Mi voltai di scatto verso di lei, sciogliendo la piccola cinghia del carrozzino e prendendola tra le mie braccia. Il cipiglio colmo di perplessità che mi rivolse Luca non mi sfuggì, ed io da codarda indugiai prima di rivelargli l’identità della mia bambina. Non compresi realmente il motivo della mia esitazione, eppure cercai di scostare l’attenzione su mia sorella che ci fissava con aria colpevole accucciata sulla sedia.

Sospirai sommessamente “Ti ricordi di Daphne?!” chiesi cortesemente. Lui asserii con il capo, rivolgendole un accenno di saluto.

“E questa piccolina – domandò in trepidante attesa. - È tua nipote?”

Nel suo tono esitante mi parve avvertire un certo sentore di “speranza”, ma probabilmente in quell’istante il mio cervello elaborava le informazioni in modo distorto. Temevo di rivedere nei suoi occhi nuovamente la delusione nei miei confronti, la stessa che mi aveva amaramente ferita anni prima. La stessa che mi aveva condotto ad assumere quella maschera di algida stronza che non si curava di nessuno se non di se stessa. Quella Delia che in fin dei conti non sono mai stata, perchè a muovere i miei gesti non era che lo sconforto e la sofferenza. Avevo abbandonato l’uomo che amavo solo per paura ...

Mai scelta fu più sbagliata ...

“Lei è Sophia, mia figlia!” annunciai cogliendolo di sorpresa.

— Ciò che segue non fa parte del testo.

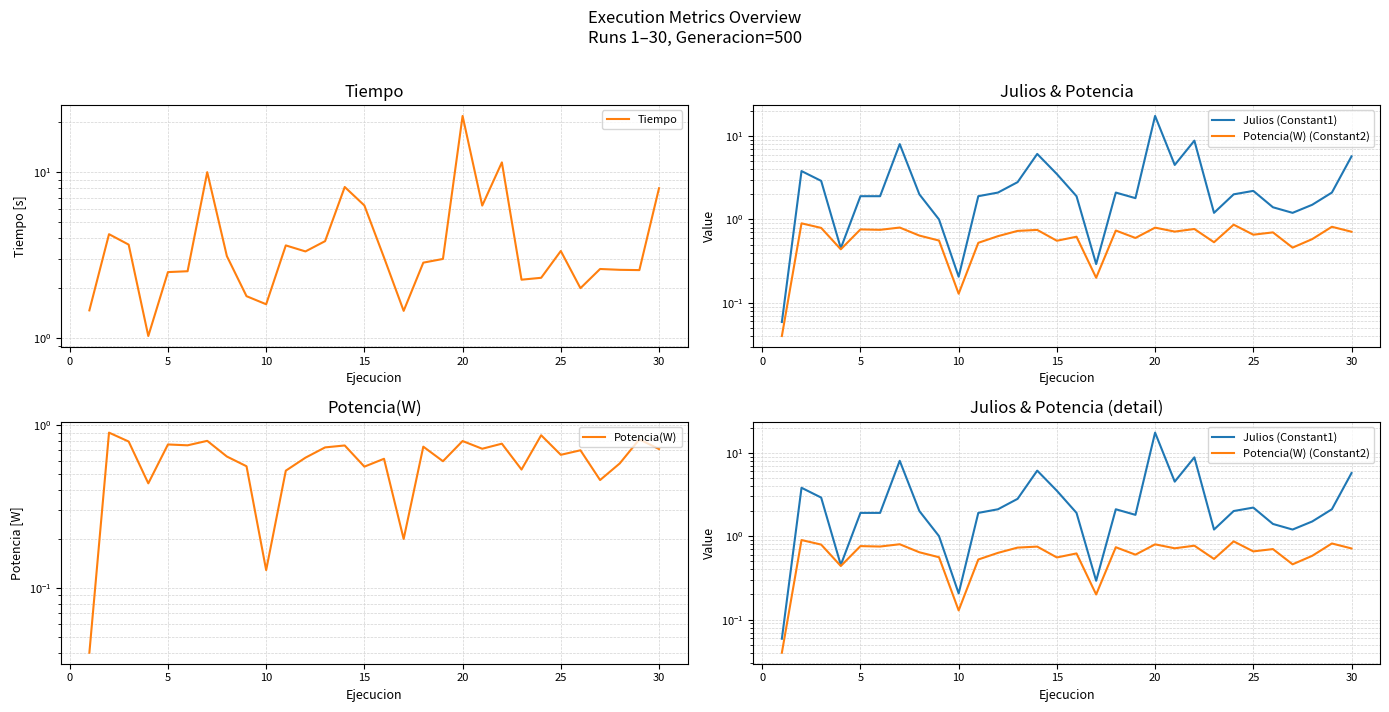

Between 25 and 25, which is larger?

25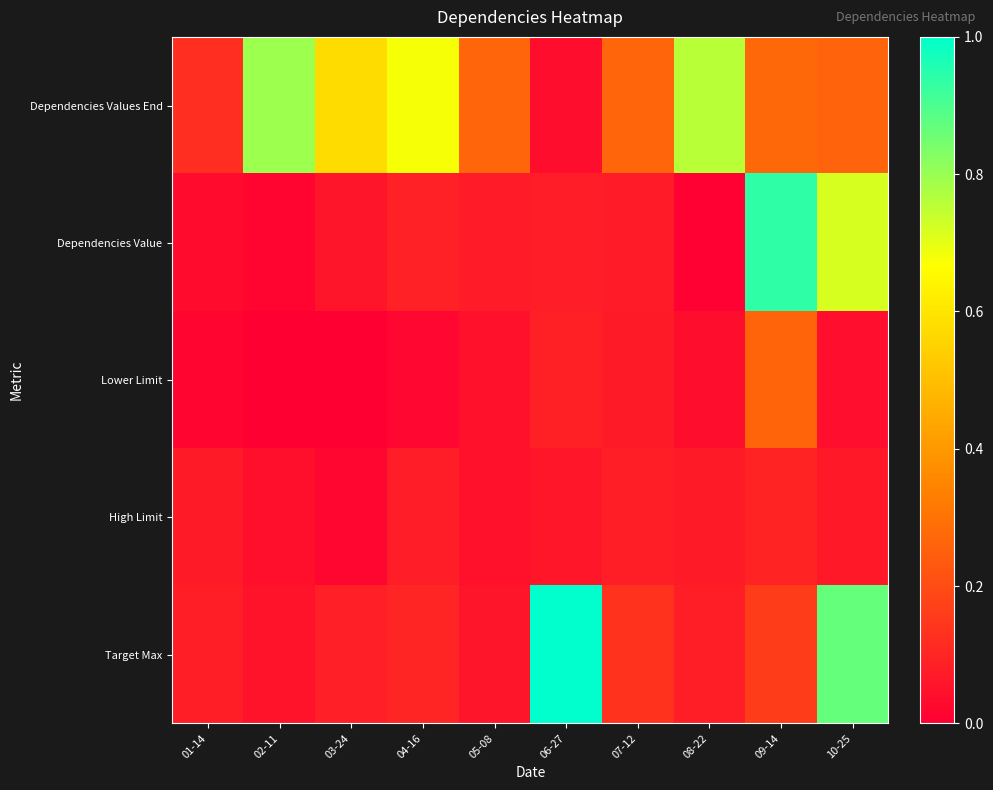

Which series changed the most between 04-16 and 10-25?

Target Max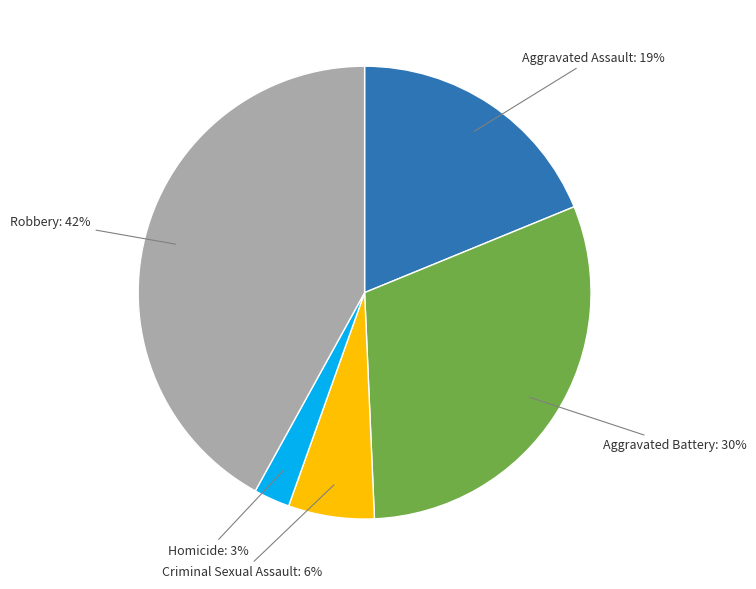

Does any single category account for the majority?

No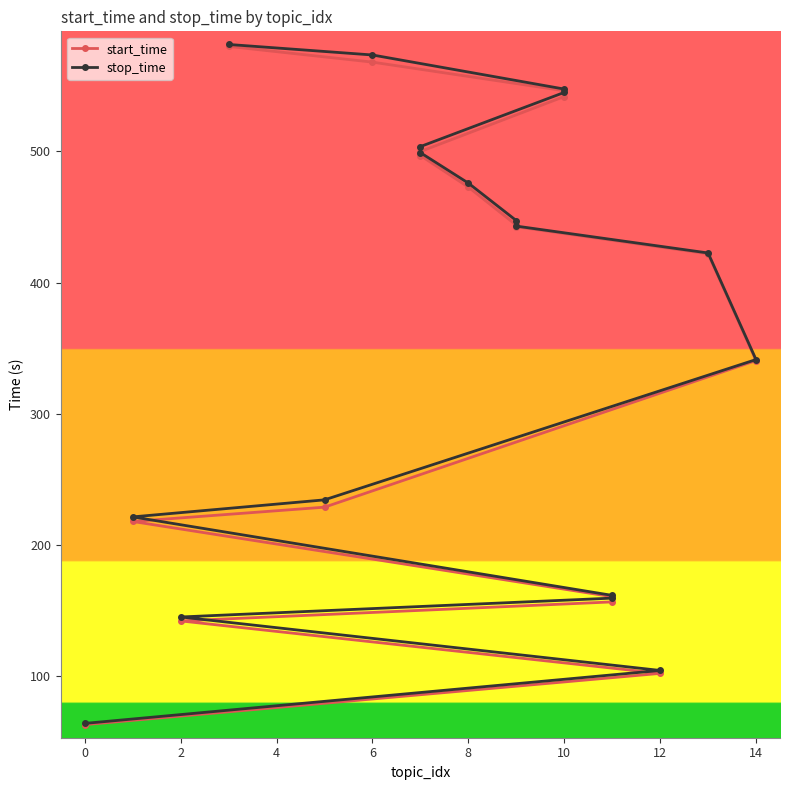

Which series has the widest spread of values?

stop_time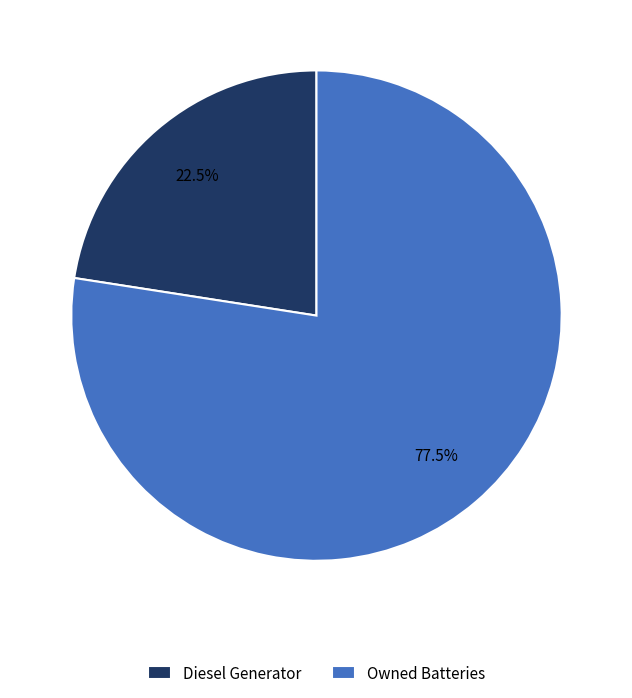

What is the total percentage of Owned Batteries and Diesel Generator?

100.0%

Spalancò la bocca senza riuscire a proferire parola per vari secondi.

Sbattè le palpebre ripetutamente, prima di riprendere un certo controllo di se. “Auguri – biascicò – non sapevo ti fossi sposata!” terminò con evidente sorpresa.

Certo, ti ho mollato per dare priorità ad una carriera che è stata stroncata sul nascere.

Increspai le labbra in una smorfia di disappunto. “Non ho mai detto di essere sposata!” sbottai leggermente alterata.

Notando il clima ormai sempre più teso, mia sorella decise di intervenire, rammentandomi un dettaglio che la mia mente aveva rimosso anni prima.

“Luca, come và il tuo matrimonio?”

“Perfettamente! -  rispose atono – credo sia il caso io vada. È decisamente tardi!” mormorò con la medesima intonazione.

“Certo – replicai stizzita – ci vediamo!” aggiunsi frettolosamente, avviandomi alla cassa del bar per pagare il conto e fuggire da quel luogo.

Quella sera, i patemi provati anni prima tornarono a bussare alle porte della mia mente e, come allora, mi abbandonai docilmente alle lacrime. Eppure il corpicino dormiente della mia bambina, stretto tra le mie braccia, si rivelò essere quell’appiglio che mi permise di non annegare nuovamente nel tetro pallore di una vita che mi aveva strappato l’unico uomo che avrei mai amato.